In unserem Nachbarland ist Abtreibung nur noch nach einer Vergewaltigung erlaubt (die Frauen in einem zweifelsohne demütigenden Verfahren glaubhaft machen müssen) – oder wenn das Leben der Mutter gefährdet ist. Aber die Untersuchung des EU-Parlaments bestätigt, was zu erwarten war: Offensichtlich hat eine massiv frauenfeindliche Stimmungsmache und Gesetzgebung dazu geführt, dass selbst bei akuter Gefahr Ärztinnen und Ärzte oder auch Betroffene es nicht wagen, den Eingriff vorzunehmen oder vornehmen zu lassen.
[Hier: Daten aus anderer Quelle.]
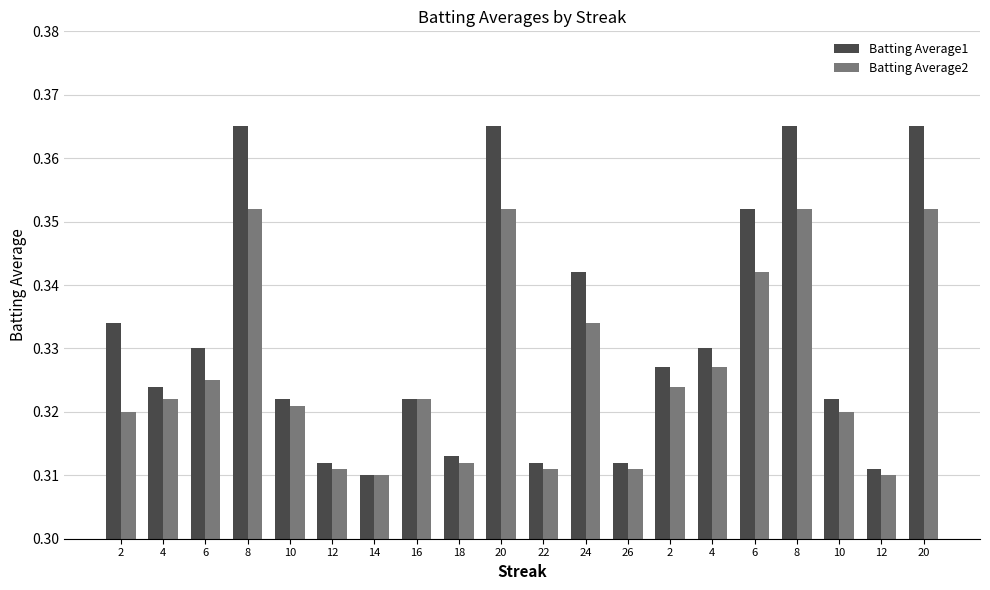

Reading left to right, extract all data points from this chart.

Batting Average1: 2=0.3	4=0.3	6=0.3	8=0.4	10=0.3	12=0.3	14=0.3	16=0.3	18=0.3	20=0.4	22=0.3	24=0.3	26=0.3	2=0.3	4=0.3	6=0.4	8=0.4	10=0.3	12=0.3	20=0.4
Batting Average2: 2=0.3	4=0.3	6=0.3	8=0.4	10=0.3	12=0.3	14=0.3	16=0.3	18=0.3	20=0.4	22=0.3	24=0.3	26=0.3	2=0.3	4=0.3	6=0.3	8=0.4	10=0.3	12=0.3	20=0.4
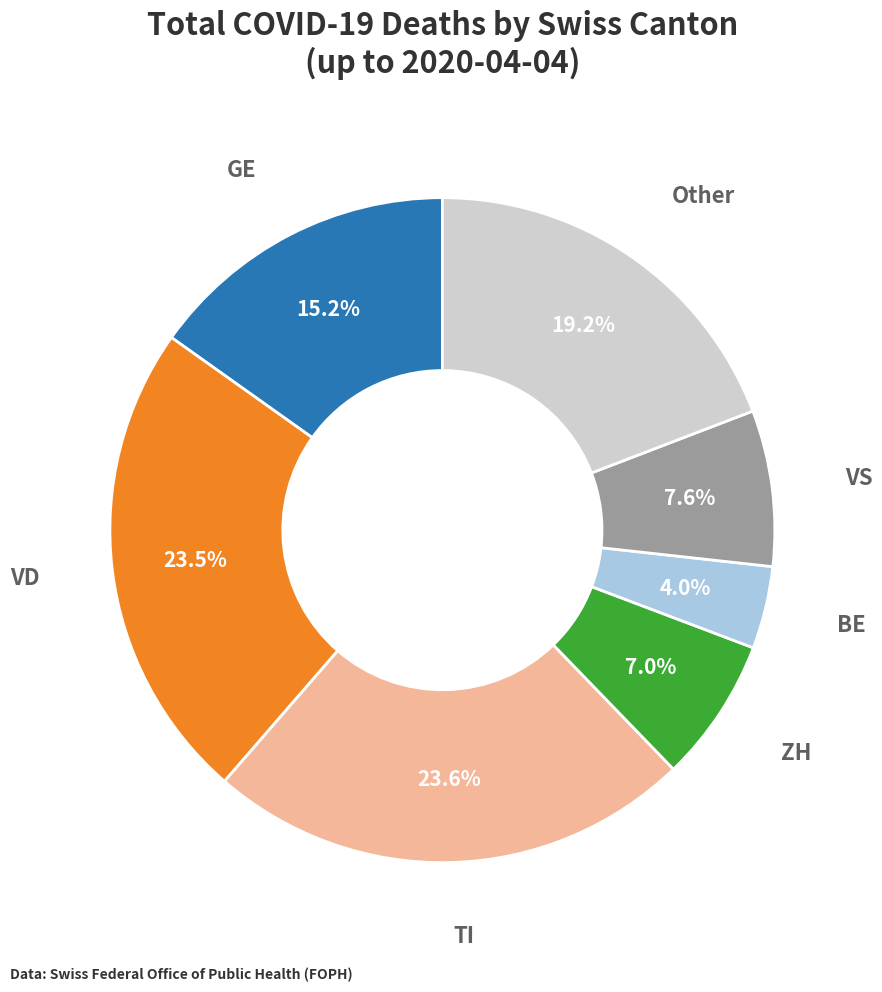

How many slices are in this pie chart?

7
Polen ist nicht allein, wie wir wissen. In Italien fürchten viele Frauen nach dem Wahlsieg der Postfaschistin Giorgia Meloni Ähnliches, in den USA haben Donald Trump und der reaktionär besetzte Gerichtshof bereits ganze Arbeit geleistet.
Aber es gibt auch Zeichen der Hoffnung: Bei den Zwischenwahlen in den USA war die Abtreibungsfrage neben wirtschaftlichen Problemen der wichtigste Streitpunkt, und offensichtlich hat das dazu beigetragen, dem Trumpismus die Grenzen aufzuzeigen.
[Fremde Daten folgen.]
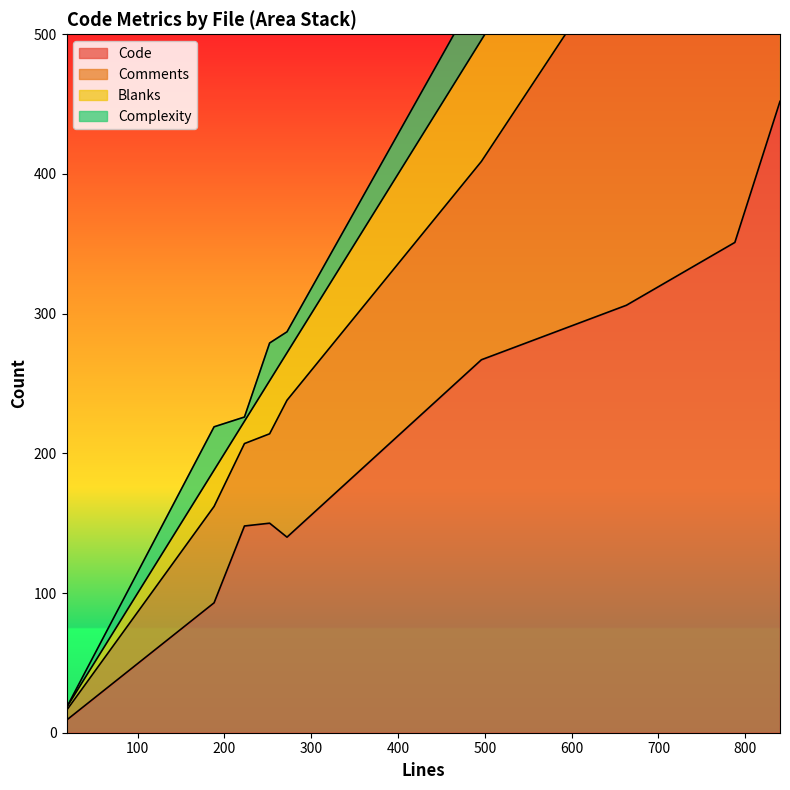

How many interior local valleys does the Complexity series have?

2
Und Europa? Es bleibt dabei: Wenn die EU das Bollwerk der Freiheit sein will, das zu sein sie vorgibt, dann sollte sie aufhören, den Weg der Unterdrückung in der eigenen Mitgliedschaft zu dulden.
Kürzlich hatte ich mich mit einer Bemerkung von Bundespräsident Frank-Walter Steinmeier beschäftigt: Er hatte „unsere Demokratie“ neben Dingen wie Bahn, Internet oder Energieversorgung der „kritischen Infrastruktur“ zugeordnet.
FR-Leser Eckart Premer teilt meine Einschätzung, dass es fragwürdig ist, die Demokratie rhetorisch wie eine Branche neben anderen zu behandeln, so wichtig die auch sind. Er zählt Beispiele dafür auf, dass der Vorrang der Demokratie häufig missachtet wurde: Helmut Kohl habe sein „Ehrenwort“ beim Thema illegale Parteispenden über das Allgemeinwohl gestellt. Gerhard Schröder habe seine Rolle in der Demokratie „zur Männerfreundschaft mit einem ,lupenreinen Demokraten‘“ genutzt, und Angela Merkel habe sich als „Erfinderin einer ,marktkonformen‘ Demokratie“ hervorgetan.
Lieber Herr Premer, ich stimme Ihnen zu, eine Anmerkung habe ich nur zu Ihrem folgenden Satz: „Der mündige Bürger gibt alle vier oder fünf Jahre seine Stimme (an der Garderobe?) ab und hat nichts mehr zu sagen.“ Wir sind wir uns sicher einig, aber ich sage es trotzdem nochmal: Wer Demokratie will, darf sich genau damit nicht begnügen. In Deutschland sind die Freiräume für politisches Engagement im Weltvergleich noch ziemlich groß. Das macht es fast schon zur Pflicht, die eigene Stimme auch zwischen den Wahlen zu erheben. Und sei es „nur“ in einem Leserbrief.